BSA/AML Risk Assessment is a compliance tool that helps FIs identify, assess and reduce risks associated with money laundering, terrorist financing, or regulatory noncompliance. It also helps them determine if they should adopt new policies or processes to protect themselves from losses related to identified risks.

What are the 5 principles of AML? ›

The five pillars of AML compliance offer a holistic approach, emphasizing internal controls, assigned roles, training and awareness, independent testing, and a risk-based strategy for ongoing Customer Due Diligence (CDD).

What is the BSA AML OFAC compliance program? ›

The BSA / AML / OFAC Compliance Officer is responsible for developing, implementing and administering all aspects of the Bank Secrecy Act Compliance Program, and for assuring that the bank is in compliance with the Bank Secrecy Act, USA Patriot Act, OFAC, and all other applicable laws.

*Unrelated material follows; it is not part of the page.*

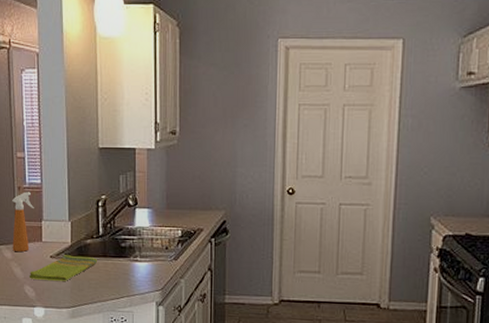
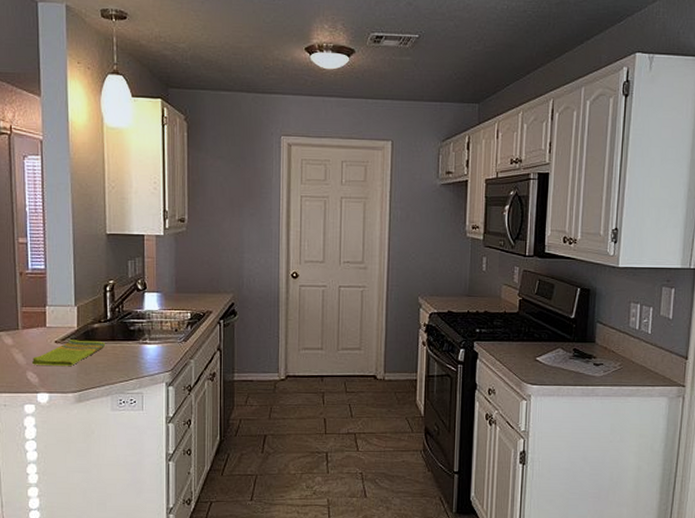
spray bottle: present [12,192,34,252] -> none [13,277,38,337]

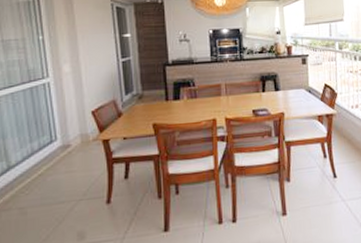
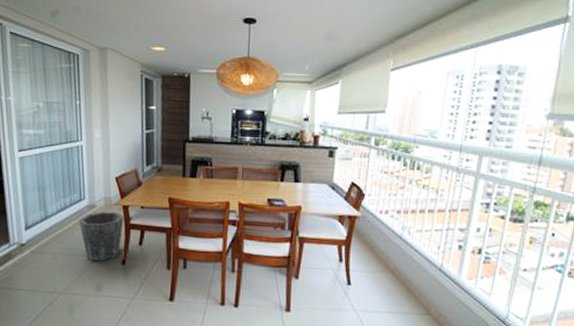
waste bin: none [51,147,105,207] -> present [79,211,124,261]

What is an AML checklist? ›

This checklist summarises good practices in managing anti-money laundering (AML) compliance for firms and other organisations, including due diligence, risk assessment, policies and procedures and the role of the Money Laundering Reporting Officer (MLRO).

How to be AML compliant? ›

AML standards can differ in each country, but generally, banks and financial institutions will take the following steps to ensure compliance.
  1. Complete Know Your Customer and Know Your Business checks. ...
  2. Monitor and report suspicious activity. ...
  3. Sanctions screening.

Who regulates BSA AML? ›

The federal banking agencies are charged with chartering (NCUA, and OCC), insuring (FDIC and NCUA), regulating, and supervising banks. The Federal Reserve and FDIC may collaborate with state banking agencies on the examination, oversight, and enforcement of BSA/AML for state-chartered banks.

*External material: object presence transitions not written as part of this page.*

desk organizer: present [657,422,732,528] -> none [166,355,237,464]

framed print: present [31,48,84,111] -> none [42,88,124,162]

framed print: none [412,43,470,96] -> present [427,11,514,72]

What are the four basic components of BSA compliance? ›

For many years AML compliance programs were built on the four internationally known pillars: development of internal policies, procedures and controls, designation of a AML (BSA) officer responsible for the program, relevant training of employees and independent testing.

What is a BSA AML red flag? ›

AML red flags are warning signs, such as unusually large transactions, which indicate signs of money laundering activity. If a company detects one or more red flags in a customer's activity, it should pay closer attention.

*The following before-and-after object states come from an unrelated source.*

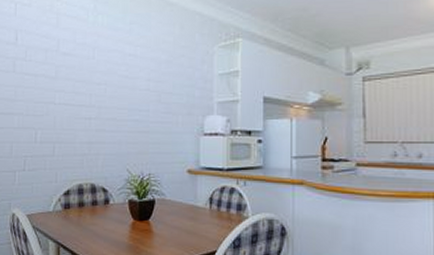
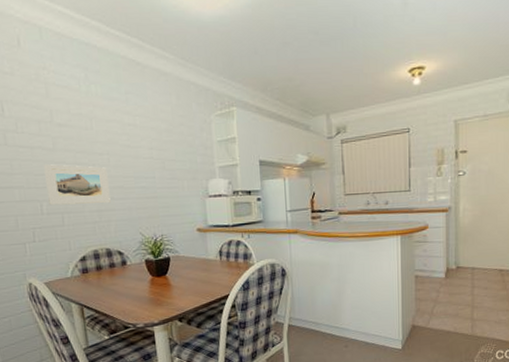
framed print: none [43,92,102,134] -> present [44,164,111,205]

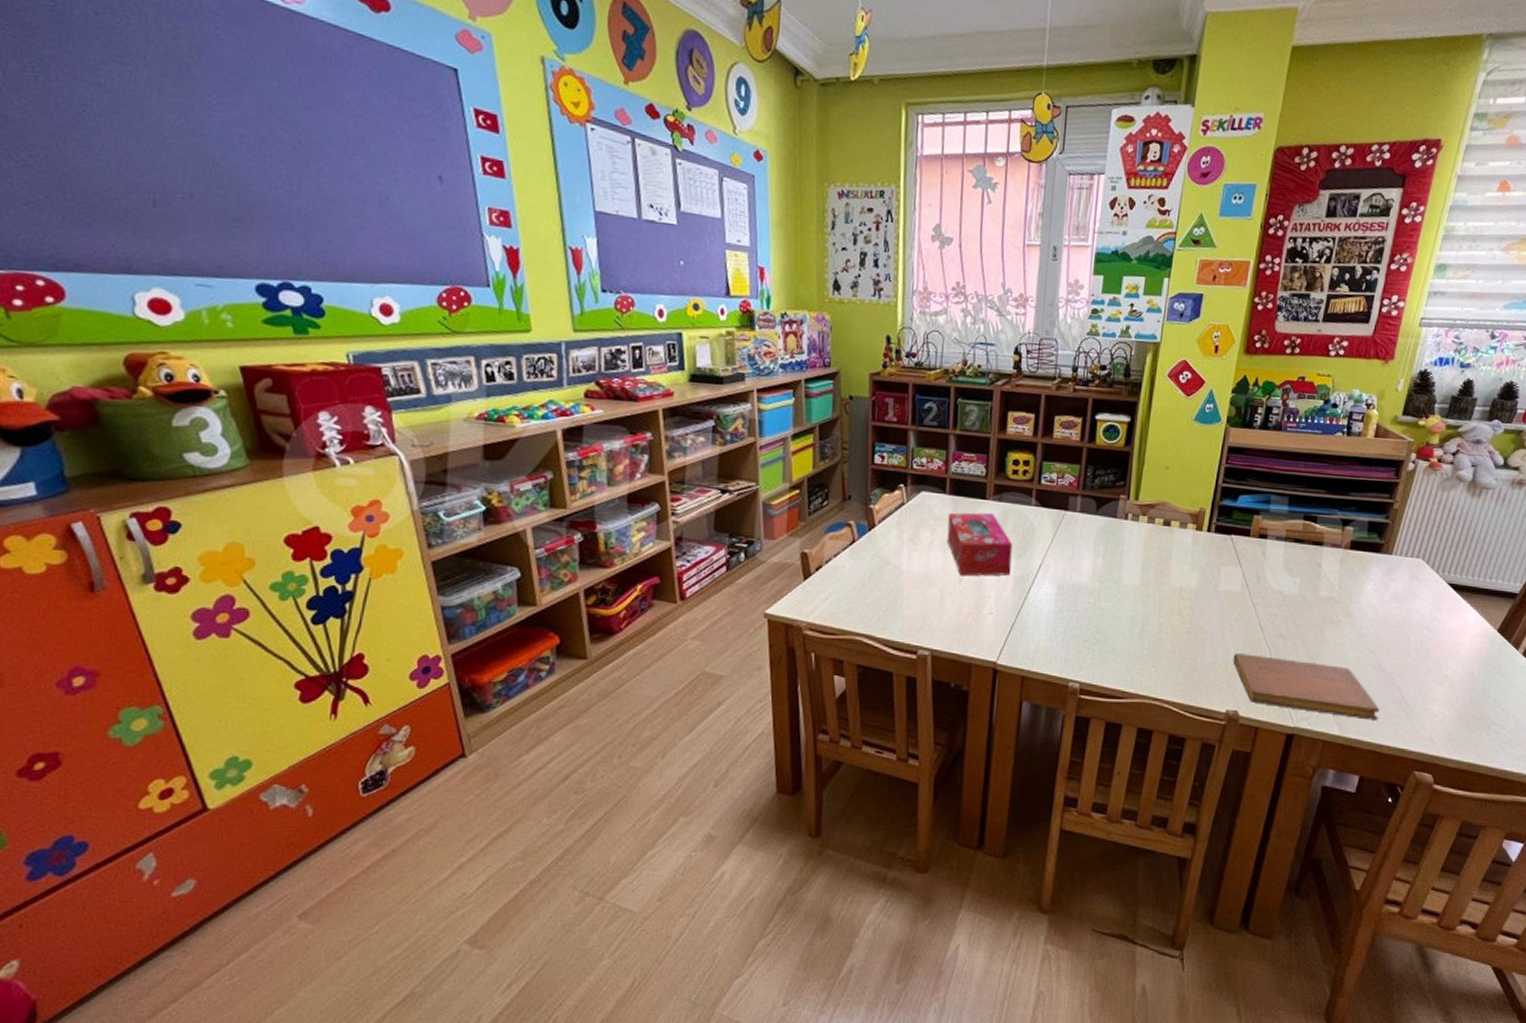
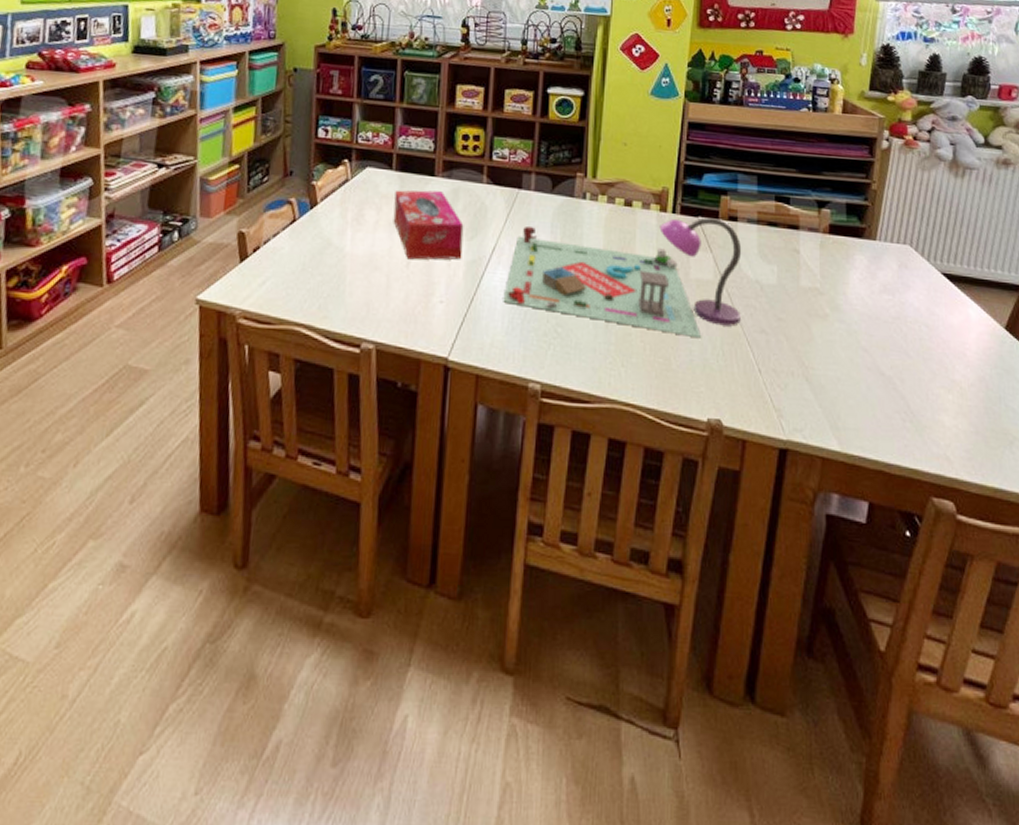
gameboard: none [1048,535,1269,643] -> present [503,217,742,339]
notebook: present [1233,653,1380,720] -> none [711,351,883,434]

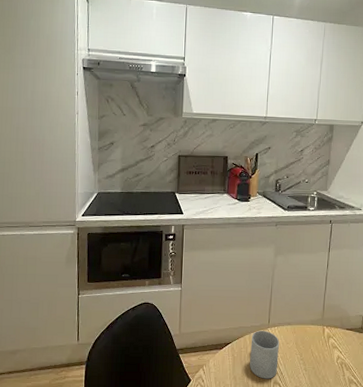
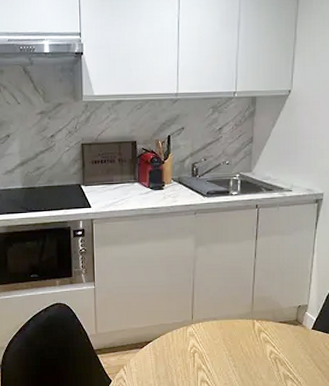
mug: present [250,330,279,379] -> none [173,327,205,377]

What is BSA AML risk assessment? ›

The BSA/AML risk assessment should provide a comprehensive analysis of the bank's ML/TF and other illicit financial activity risks. Documenting the BSA/AML risk assessment in writing is a sound practice to effectively communicate ML/TF and other illicit financial activity risks to appropriate bank personnel.

What are the BSA standards? ›

No youth may be removed from any of our programs on the basis of his or her orientation, and we teach youth members to be helpful, friendly, courteous, and kind to all and to respect those whose beliefs differ from their own.

Does the BSA require CIP? ›

The CIP is implemented as part of the USA Patriot Act and is a requirement under the Bank Secrecy Act (BSA) to help financial institutions prevent fraud.

Who enforces BSA compliance? ›

The Bank Secrecy Act

The BSA authorizes the Department of the Treasury to impose reporting and other requirements on financial institutions and other businesses to help detect and prevent money laundering.

What are the requirements for financial institutions under the Patriot Act? ›

Requires financial institutions to establish anti-money laundering programs, which at a minimum must include: the development of internal policies, procedures and controls; designation of a compliance officer; an ongoing employee training program; and an independent audit function to test programs.